Matteo Renzi, che è un giovane sveglio, lo aveva già capito, ma nel caso gli fosse sfuggito, Frau Merkel gli ha ricordato senza mezzi termini, e certo senza nessuna buona grazia, chi comanda nella Dieta di Ratisbona alias Unione europea: “Seguiamo la crisi con grande attenzione. Il governo auspica una soluzione rapida”, ha dichiarato ieri Steffen Seibert, il portavoce della Cancelleria. Avremmo apprezzato se magari avesse aggiunto “nell’interesse degli italiani”, ma forse è chiedere troppo. La classe non è birra. In ogni caso, siccome il nuovo capo del governo è uno che va per le spicce, dovrebbe rispondere “grazie, ma questa volta facciamo da soli”. Perché quello tedesco non è un augurio sia pure goffo e rozzo, ma un vero e proprio avvertimento. Insomma: spicciatevi e poi fatte quello che vi abbiamo ordinato dal lontano 2011, tre anni nel corso dei quali la purga teutonica ha smagrito e indebolito l’organismo sociale, non solo economico, italiano.

È proprio questa la sfida che Renzi si trova davanti: una cura ricostituente, facendo capire che il deperimento, lo sfinimento del terzo Paese dell’area euro e del secondo (ancora per quanto?) manifatturiero, non è nell’interesse dell’Unione, della moneta unica e nemmeno della Germania, che pure ha contribuito, per cecità, egoismo e incapacità, a mettere in ginocchio l’Europa del sud.

Il problema non è che l’Italia o la Spagna o la Grecia non debbono percorrere la via dolorosa (almeno nel breve termine) delle riforme di struttura e del consolidamento fiscale. È che non possono farlo in un contesto di stagnazione permanente, anzi di deflazione incombente (come dimostrano gli ultimi dati sui prezzi). Enrico Letta nel dimettersi ha detto che se ne va con l’animo di chi ha visto il primo segno più nell’andamento del prodotto lordo, ma è un misero 0,1%, cioè siamo ben dentro l’errore statistico; nell’insieme, il 2013 ha registrato una caduta dell’1,9% superiore alle previsioni del governo. Dunque, la ripresa è lontana e la rimonta è tutta da preparare.
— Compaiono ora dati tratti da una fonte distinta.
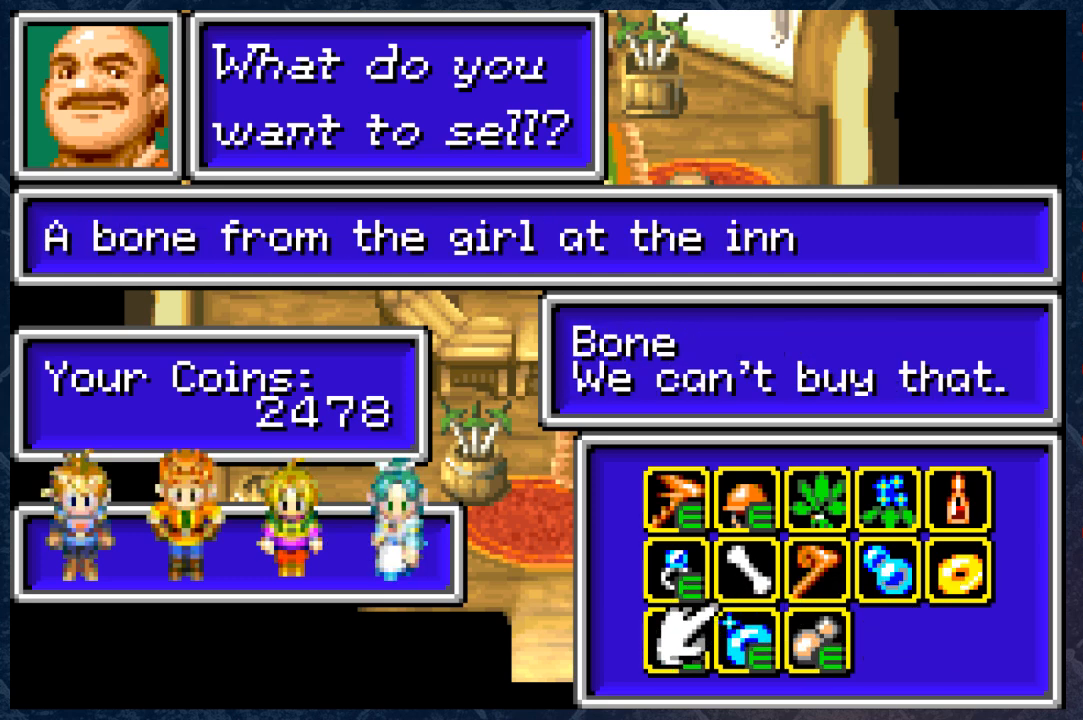
{"buttons": [], "left_stick": "center", "right_stick": "center", "events": [[100, "DPAD_RIGHT", "down"], [233, "DPAD_RIGHT", "up"], [267, "DPAD_RIGHT", "down"], [417, "DPAD_RIGHT", "up"]]}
Ecco la svolta necessaria, anzi ineludibile di questo 2014, è quel che ha detto Giorgio Napolitano a Strasburgo, è quel che tutti sanno e non possono più evitare. In Olanda c’è una forza politica, il partito di Geert Wilders, che ha pagato uno studio per dimostrare come si starà meglio non senza euro, ma senza Unione europea. In Francia il Front National di Marine Le Pen è al 34%. In Italia gli euroscettici o gli anti-euro sono ancora più forti.

Il primo gesto concreto che Renzi può fare per mostrare che non si fa mettere i piedi in testa, è scegliere un ministro del Tesoro di peso. I nomi che circolano sono di economisti con un pedigree impeccabile: da Lucrezia Reichlin che la Banca d’Inghilterra vorrebbe come numero due, a Pier Carlo Padoan che dopo il Fondo monetario ha gestito il gran numerificio dell’Ocse, da Lorenzo Bini Smaghi che viene dal direttorio della Banca centrale europea a Fabrizio Barca, un Ciampi boy che ha avuto anche incarichi politici e conosce bene il ministero del quale attualmente è uno degli alti dirigenti.